My most treasured memory is working with Pierre Boulez, twice; first on an European tour with the Philharmonia and later with the Chicago Symphony Orchestra. He was witty, warm, elegant, gossipy and just a gorgeous musician to be with, both on and offstage.
What are you currently working on?
The complete Chopin Mazurkas - all 58 of them! I'm also in the middle of recording them. I'll be performing them all in one evening at Wigmore Hall, London this May.
How do you go about picking your repertoire for a concert?
It depends on the venue and the audience, and what I'd like to add to my repertoire. I still learn new pieces - this year it was Schubert's last sonata in B flat, coupled with some late Liszt.
If you could tell the story of your life in music, which piece(s) would you choose and why?
I've no idea at all.

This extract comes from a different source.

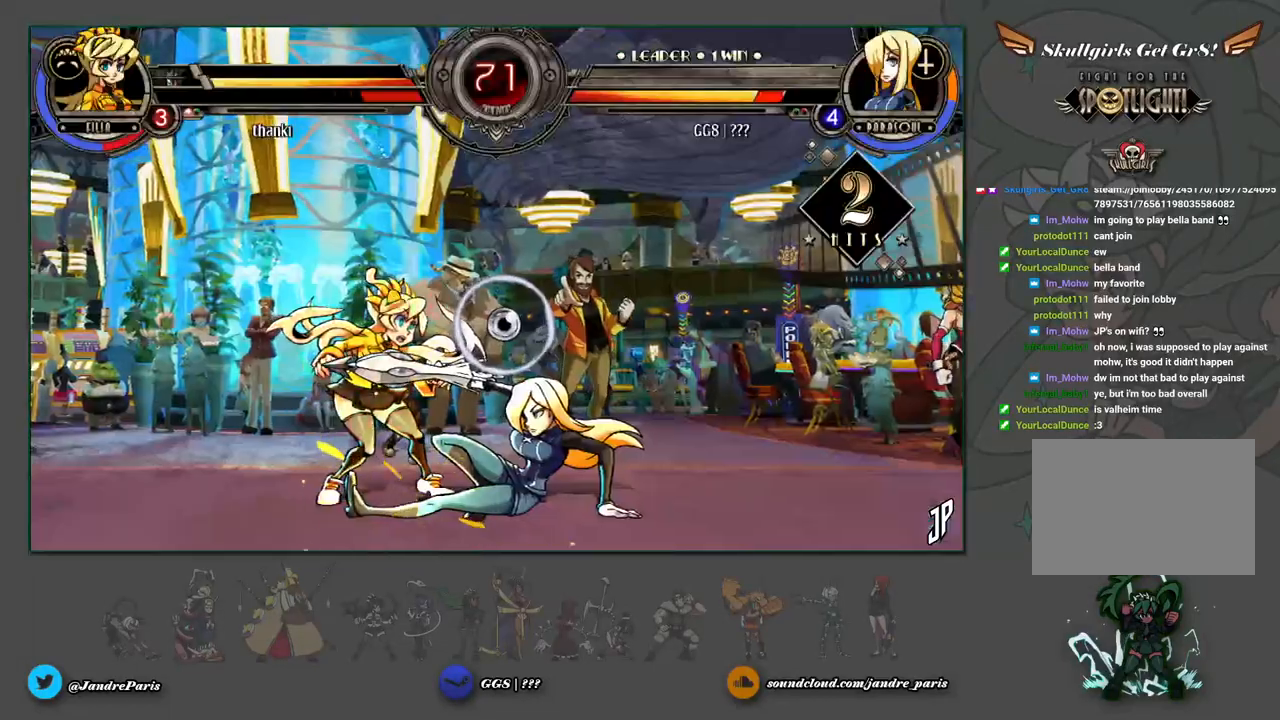
{"buttons": [], "left_stick": "center", "events": [[167, "left_stick", "left"], [183, "CROSS", "down"], [217, "CROSS", "up"], [300, "left_stick", "center"], [433, "left_stick", "left"], [500, "left_stick", "center"]]}
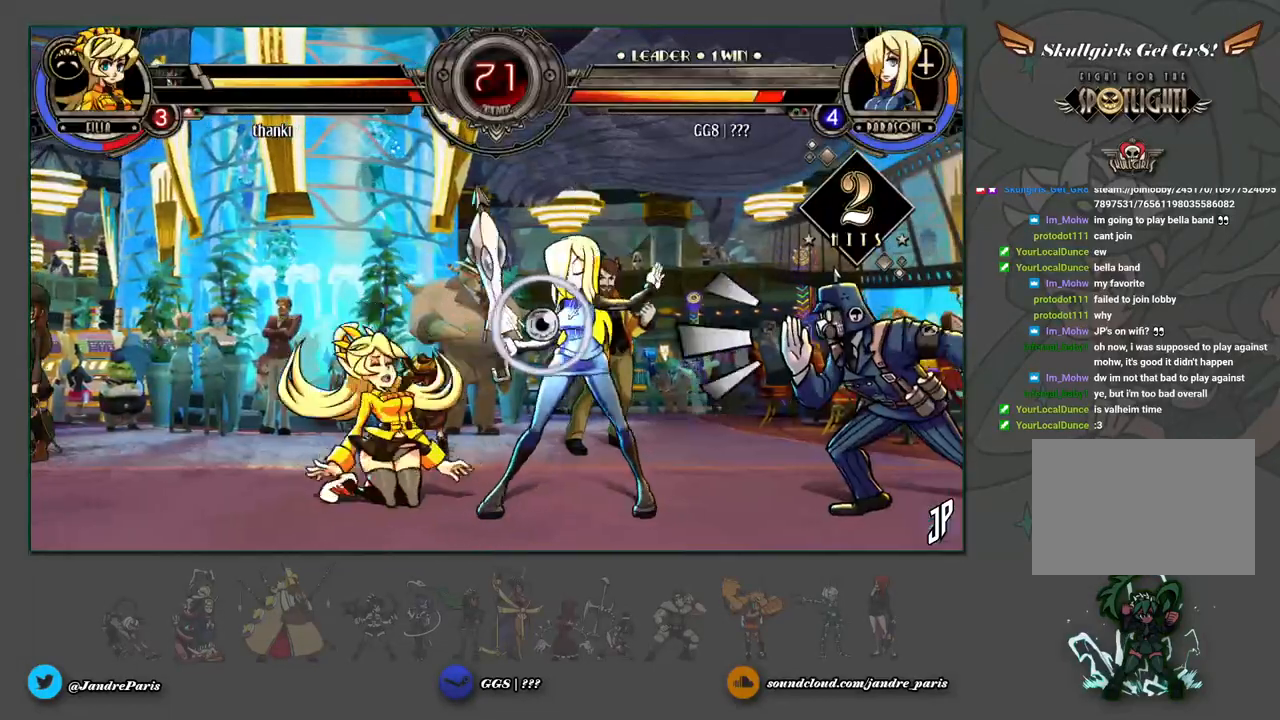
{"buttons": [], "left_stick": "left", "events": [[83, "left_stick", "left"], [150, "left_stick", "up-left"], [267, "left_stick", "center"], [417, "left_stick", "left"]]}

Maybe the Goldberg Variations (sunny, lighthearted, complex, goes through a dark patch, comes out the other end and dreamily reprises the Aria) or maybe Cage's Sonata and Interludes for Prepared Piano (spiky, dance-like Gamelan pieces, tranquil and content at the end).
Oh hang on, there are all those Mazurkas!
What was the last concert you attended that you weren't involved in?
A jazz gig at the Bimhuis in Amsterdam, on New Year's Eve.
With which composer or musician (dead or alive) would you like to have dinner with and what would you talk about?
Well - either Liszt as an old man, who was the most generous, knowledgeable and well-connected musician in Europe; John Cage for his humour and originality; Pierre Boulez, who was an exquisite, wise and sparkling companion.
Perhaps I could have all three?
Imagine you have to lose all your scores except one: which one would you keep?
My battered copy of the Well-Tempered Clavier, Book 1.
What are your passions, apart from music? What do you do for fun or to relax?
I enjoy the usual things - I love literature, reading and watching old movies.
I like walking on the Sussex Downs; I love the sea and I'm particularly interested in trees. My dream would be to live in a forest.